UKIP berupaya membuat anggota parlemennya “mubazir” dengan memaksa Inggris meninggalkan UE, Front Nasional Perancis mendorong penghapusan mata uang euro yang digunakan bersama oleh 18 negara dan menganjurkan pembentukan kembali perbatasan nasional untuk mengekang dampak imigrasi. Gerakan Bintang 5 di Italia, yang dipimpin oleh komika Beppe Grillo, menginginkan demokrasi yang lebih langsung, sementara kelompok sayap kiri Yunani, Syriza, mengatakan mereka pro-Eropa namun menginginkan Eropa yang sangat berbeda.

“Mereka bukan kelompok yang kompak,” kata Emmanouilidis, seraya menambahkan bahwa “parlemen akan menemukan cara untuk bekerja; akan ada koalisi besar kekuatan pro-Eropa” yang menjalankan aksi tersebut.

Hal ini terbukti pada hari Selasa ketika dua kelompok arus utama terbesar – Partai Rakyat Eropa yang berhaluan tengah-kanan dan Sosialis dan Demokrat yang berhaluan kiri-tengah – dengan mudah memilih kembali anggota Partai Sosial Demokrat Jerman Martin Schulz sebagai presiden majelis dengan 409 dari 723 suara yang diberikan. . Schulz juga menjabat sebagai presiden sejak 2012 hingga awal tahun ini.

“Parlemen ini adalah jantung demokrasi Eropa,” kata Schulz. “Kami adalah badan legislatif yang membuat undang-undang untuk 507 juta orang di 28 negara berdaulat.
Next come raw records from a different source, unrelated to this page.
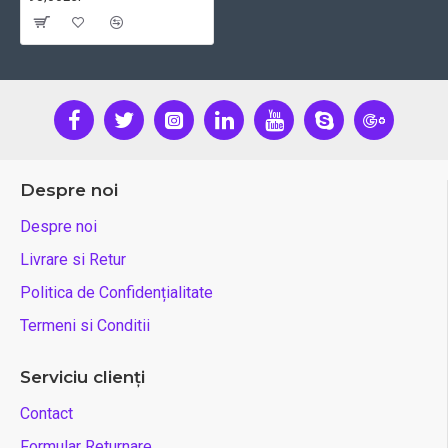
Despre noi
Despre noi
Livrare si Retur
Politica de Confidențialitate
Termeni si Conditii
Serviciu clienți
Contact
Formular Returnare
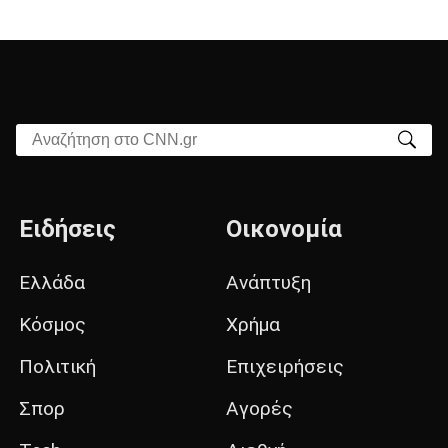
Αναζήτηση στο CNN.gr
Ειδήσεις
Οικονομία
Ελλάδα
Ανάπτυξη
Κόσμος
Χρήμα
Πολιτική
Επιχειρήσεις
Σπορ
Αγορές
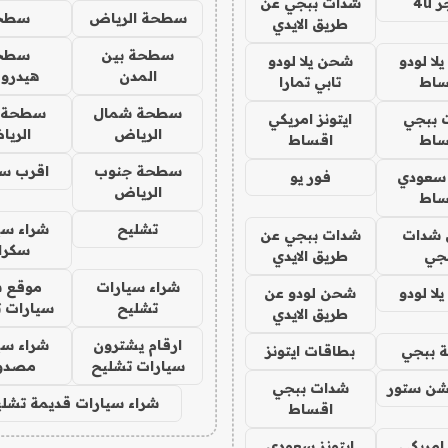
4u
شدات ببجي عن
سطحة الرياض
سطح
طريق الايدي
سطحة بين
سطح
ا لودو
شحن يلا لودو
المدن
هيدرو
ساط
تابي تمارا
سطحة شمال
سطحة 
 ببجي
ايتونز امريكي
الرياض
الري
ساط
اقساط
سطحة جنوب
اقرب س
 سعودي
فور يو
الرياض
ساط
تشليح
شراء سي
شدات
شدات ببجي عن
سكرا
جي
طريق الايدي
شراء سيارات
موقع ش
ا لودو
شحن لودو عن
تشليح
سيارات 
طريق الايدي
ارقام يشترون
شراء سي
 ببجي
بطاقات ايتونز
سيارات تشليح
مصدو
شن ستور
شدات ببجي
شراء سيارات قديمة تشلي
اقساط
 امريكي
ايتونز سعودي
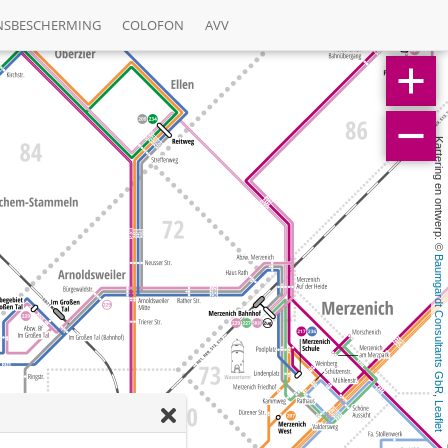
NSBESCHERMING
COLOFON
AVV
Kartering en ontwerp: © 
Baumgardt Consultants GbR
, 
Leaflet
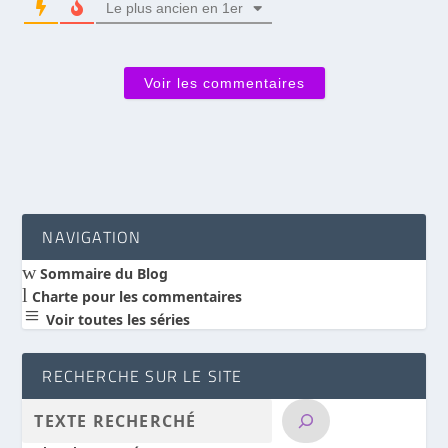
Le plus ancien en 1er
Voir les commentaires
NAVIGATION
w
Sommaire du Blog
l
Charte pour les commentaires
a
Voir toutes les séries
RECHERCHE SUR LE SITE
Ini unik di dunia.”

EPP mendukung Schulz setelah ia mengamankan posisi yang lebih kuat sebagai presiden Komisi Eropa, badan eksekutif blok tersebut, untuk mantan perdana menteri Luksemburg yang konservatif, Jean-Claude Juncker.

Guy Verhofstadt, seorang anggota parlemen terkemuka dari Partai Liberal yang pro-bisnis, yang juga mendukung Schulz, mengatakan jawaban terhadap reaksi pemilih pada bulan Mei harus berupa reformasi, namun ke arah Uni Eropa yang lebih kuat.

“Bukan dengan mundur ke belakang batas negara dan prasangka populis kita akan menciptakan Eropa yang lebih baik, lebih adil dan lebih kompetitif yang dapat merangsang pertumbuhan dan meletakkan dasar bagi penciptaan lapangan kerja yang berkelanjutan,” katanya.